The East direction. The east is said to be the direction of triumph, and of the red light
immediately preceding sunrise "...which the Cherokee say is 'impregnated with miraculous
creative power'. East is the heading for hope and determination and life", it is the direction from
which comes that life-giving power that stirs all beings into motion with the coming of the dawn.
This suggests the significance of using the east facing bark of the tree for the sacred fire, itself a
symbol of, and indeed, a requirement for life.

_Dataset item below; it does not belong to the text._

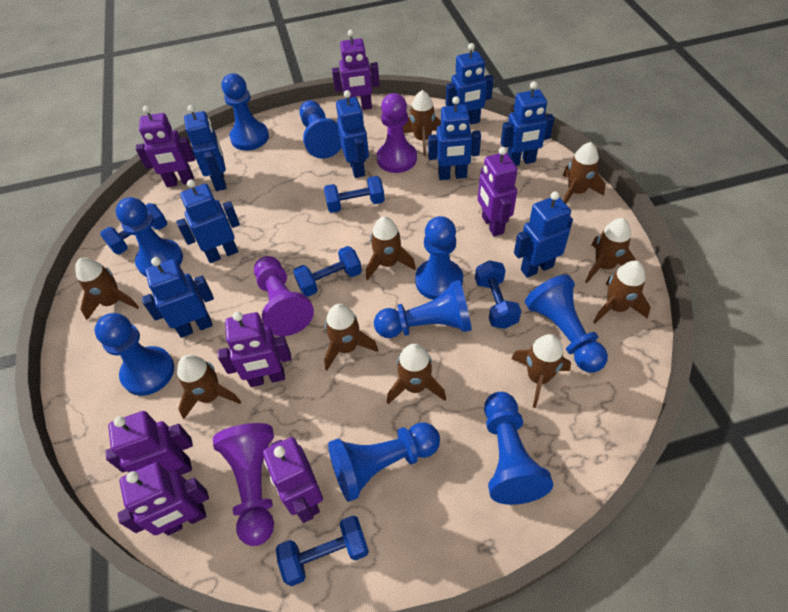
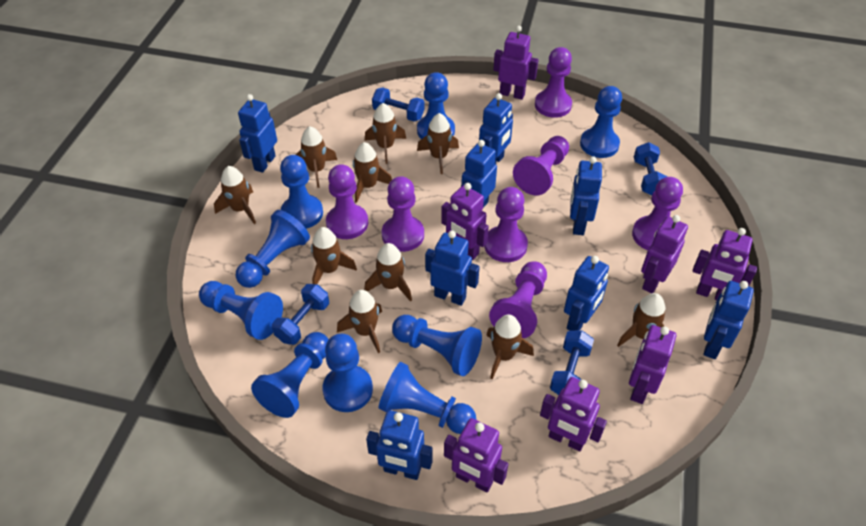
blue dumbbell: [100,203,167,254] [276,515,369,586] [293,246,362,297] [324,176,385,213] [475,260,521,329] = 5 -> [272,284,329,345] [372,87,424,122] [550,330,594,395] [634,142,667,195] = 4
purple pawn: [213,423,274,546] [254,256,314,336] [377,93,417,173] = 3 -> [326,164,368,239] [381,176,424,252] [484,187,528,262] [489,261,547,338] [513,136,569,195] [535,47,572,118] [632,177,683,250] = 7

Sacred numbers: It is the numbers four and seven that are sacred to the Cherokee. The
number four is significant of the four directions and of wholeness, but it is the number seven
which seems to be the most prominant. There are seven clans; seven councillors presided over
regular festivals (recall the New Fire Ceremony above); there was a regular sacrifice every
seventh day, and in "remote times" a sacrifice was held once every seven years .
It is said that following the Trail of Tears in 1838, the elders of the Cherokee Nation prophecied
that in the seventh generation the people would be strong again; this prophecy is believed to
have been fulfilled with the reunion of the Eastern and Western Cherokee at Red Clay,
Tennesse in 1984 (Awiakta:1993 pp.108, 151, 181. See also History section). Arvol Looking
Horse of the Sioux Nation and Keeper of the Sacred Pipe, also states that the healing of that
Nation has now begun, in the seventh generation (Talking Stick Journal Winter/Spring 1996).
One significance of the number seven is said to be "renewal and return", which, seen in the
context of the New Fire ceremony above, alongside the symbolism of the east and of the fire
itself, defines well that ceremony's meaning.